David Johnston - The New York Times - September 14, 2000

WASHINGTON -- President Clinton said today that he was "quite troubled" by the Government's conduct in the Wen Ho Lee case hours after Attorney General Janet Reno defended the way the criminal case against the former Los Alamos scientist was handled.

Mr. Clinton's remarks, a stinging and highly unusual rebuke of the Justice Department, came a day after Dr. Lee was freed. His release after nine months was part of an agreement under which he pleaded guilty to a single count of what had been a 59-count felony indictment accusing him of illegally putting at risk vital nuclear secrets.

In comments to reporters, Mr. Clinton said he had long questioned whether Federal prosecutors had adequate grounds to keep Mr. Lee in jail pending his trial. "I always had reservations about the claims that were being made denying him bail," Mr. Clinton said.

"So the whole thing was quite troubling to me and I think it's very difficult to reconcile the two positions that one day he's a terrible risk to the national security and the next day they're making a plea agreement for an offense far more modest than what had been alleged," Mr. Clinton said.

"I don't think you can justify in retrospect keeping a person in jail without bail when you're prepared to make that kind of agreement," the president said, speaking with reporters outside the White House after a speech. "It just can't be justified and so I too am quite troubled by it."

Ms. Reno, who spoke with reporters before Mr. Clinton's comments, expressed no regret over the Government's tactics even though the judge in the case, James A. Parker of U.S. District Court in Albuquerque, said the nuclear scientist deserved an apology for the government's abusive and unfair treatmnt of Dr. Lee.

Ms. Reno said, "I think Dr. Lee had the opportunity from the beginning to resolve this matter and he chose not to and I think he must look to himself."

Ms. Reno said she wished "with all my heart and soul" that Mr. Lee had agreed earlier to provide investigators with information, which he must as part of the plea agreement, about seven missing computer tapes onto which he transferred nuclear secrets.

Ms. Reno's defense of Federal prosecutors did little to quell the uproar over a case whose collapse has turned into a debacle of disastrous proportions for Ms. Reno, F.B.I. Director Louis J. Freeh and Bill Richardson, the Energy Secretary who favored Mr. Lee's indictment.

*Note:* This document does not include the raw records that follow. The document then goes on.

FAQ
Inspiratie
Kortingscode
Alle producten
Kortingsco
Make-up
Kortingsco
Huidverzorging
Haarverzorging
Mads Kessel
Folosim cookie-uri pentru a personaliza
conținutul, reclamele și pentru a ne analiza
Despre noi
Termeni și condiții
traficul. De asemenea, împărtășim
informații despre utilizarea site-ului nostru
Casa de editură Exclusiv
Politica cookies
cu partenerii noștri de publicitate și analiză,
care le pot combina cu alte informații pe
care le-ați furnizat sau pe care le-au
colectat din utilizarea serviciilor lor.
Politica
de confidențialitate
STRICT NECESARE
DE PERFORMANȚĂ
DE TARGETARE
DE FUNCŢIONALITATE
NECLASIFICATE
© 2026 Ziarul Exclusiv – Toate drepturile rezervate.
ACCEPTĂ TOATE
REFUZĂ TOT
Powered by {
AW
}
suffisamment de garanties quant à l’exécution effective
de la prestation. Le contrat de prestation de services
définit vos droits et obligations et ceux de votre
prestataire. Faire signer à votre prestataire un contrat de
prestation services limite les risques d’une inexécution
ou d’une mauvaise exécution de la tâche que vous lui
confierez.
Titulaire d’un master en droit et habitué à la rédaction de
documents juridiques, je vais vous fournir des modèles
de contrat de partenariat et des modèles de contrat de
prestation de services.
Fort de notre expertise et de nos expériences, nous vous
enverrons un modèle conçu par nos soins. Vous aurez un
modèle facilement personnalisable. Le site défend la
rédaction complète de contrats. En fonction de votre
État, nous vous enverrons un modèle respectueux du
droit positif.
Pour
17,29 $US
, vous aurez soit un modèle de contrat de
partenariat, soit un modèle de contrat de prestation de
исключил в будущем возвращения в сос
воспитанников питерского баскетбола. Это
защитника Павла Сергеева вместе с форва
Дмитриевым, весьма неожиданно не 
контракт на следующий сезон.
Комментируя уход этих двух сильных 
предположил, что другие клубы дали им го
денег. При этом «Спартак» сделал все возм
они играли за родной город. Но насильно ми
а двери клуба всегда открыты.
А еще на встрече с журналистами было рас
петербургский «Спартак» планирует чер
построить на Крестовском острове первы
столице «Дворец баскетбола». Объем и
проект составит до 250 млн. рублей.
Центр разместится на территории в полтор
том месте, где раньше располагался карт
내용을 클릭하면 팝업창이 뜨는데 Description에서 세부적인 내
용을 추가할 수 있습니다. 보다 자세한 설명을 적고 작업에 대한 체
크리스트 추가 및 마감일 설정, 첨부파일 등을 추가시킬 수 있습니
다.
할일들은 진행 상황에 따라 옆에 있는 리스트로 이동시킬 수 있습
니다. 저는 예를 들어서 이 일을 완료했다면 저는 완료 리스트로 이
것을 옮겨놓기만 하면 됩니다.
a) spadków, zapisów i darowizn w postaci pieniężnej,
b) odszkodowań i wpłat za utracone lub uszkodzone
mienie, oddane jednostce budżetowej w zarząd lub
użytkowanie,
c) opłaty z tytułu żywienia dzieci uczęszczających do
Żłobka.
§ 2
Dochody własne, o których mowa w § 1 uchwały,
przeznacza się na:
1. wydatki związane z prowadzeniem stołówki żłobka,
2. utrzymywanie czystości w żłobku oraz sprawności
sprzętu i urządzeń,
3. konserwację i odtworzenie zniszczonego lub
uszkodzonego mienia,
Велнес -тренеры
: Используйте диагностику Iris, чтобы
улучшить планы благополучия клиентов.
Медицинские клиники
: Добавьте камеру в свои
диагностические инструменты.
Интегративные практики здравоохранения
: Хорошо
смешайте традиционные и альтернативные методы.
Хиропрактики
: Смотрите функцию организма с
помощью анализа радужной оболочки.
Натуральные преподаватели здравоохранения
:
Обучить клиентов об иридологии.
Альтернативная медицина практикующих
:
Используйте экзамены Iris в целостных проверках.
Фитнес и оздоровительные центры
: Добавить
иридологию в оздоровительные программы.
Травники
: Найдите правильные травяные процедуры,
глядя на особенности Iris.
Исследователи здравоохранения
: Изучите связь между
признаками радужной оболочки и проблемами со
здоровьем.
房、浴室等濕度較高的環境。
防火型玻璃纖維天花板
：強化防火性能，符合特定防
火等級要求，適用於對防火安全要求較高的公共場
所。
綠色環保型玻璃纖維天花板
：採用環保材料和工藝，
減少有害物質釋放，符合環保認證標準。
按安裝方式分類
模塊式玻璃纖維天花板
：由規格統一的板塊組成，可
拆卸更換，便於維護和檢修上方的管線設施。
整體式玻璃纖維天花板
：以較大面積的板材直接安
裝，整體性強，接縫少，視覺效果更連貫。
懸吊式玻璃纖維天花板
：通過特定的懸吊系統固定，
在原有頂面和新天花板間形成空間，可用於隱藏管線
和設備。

The Government's abandonment of a case officials had once compared to nuclear espionage shattered the calm that had settled over the Justice Department and the F.B.I. in the waning months of the Clinton presidency.

Ms. Reno and Mr. Freeh, whose once close relationship has frayed over a series of internal battles, were forced to once again close ranks and defend their actions.

In Moscow today for meetings with Russian law enforcement officials, Mr. Freeh refused to discuss the Lee case when asked about it by reporters.

After the guilty plea, Mr. Freeh said that the nuclear scientist had pleaded guilty to a serious offense. Mr. Freeh said much of the information was highly sensitive, disputing some weapons experts who have criticized the Government for vastly exaggerating the importance of the information that Mr. Lee removed from the Los Alamos nuclear weapons laboratory.

"While some of the information was not classified," Mr. Freeh's statement said, "the government was prepared to prove that much of it was highly classified nuclear weapons information."

Senior officials at the F.B.I. and the Justice Department had feuded over the Lee case for years, but it was the law enforcement agency's belief that Mr. Lee was a spy for Beijing, prodded by Energy Department officials, who drove the case forward from the start.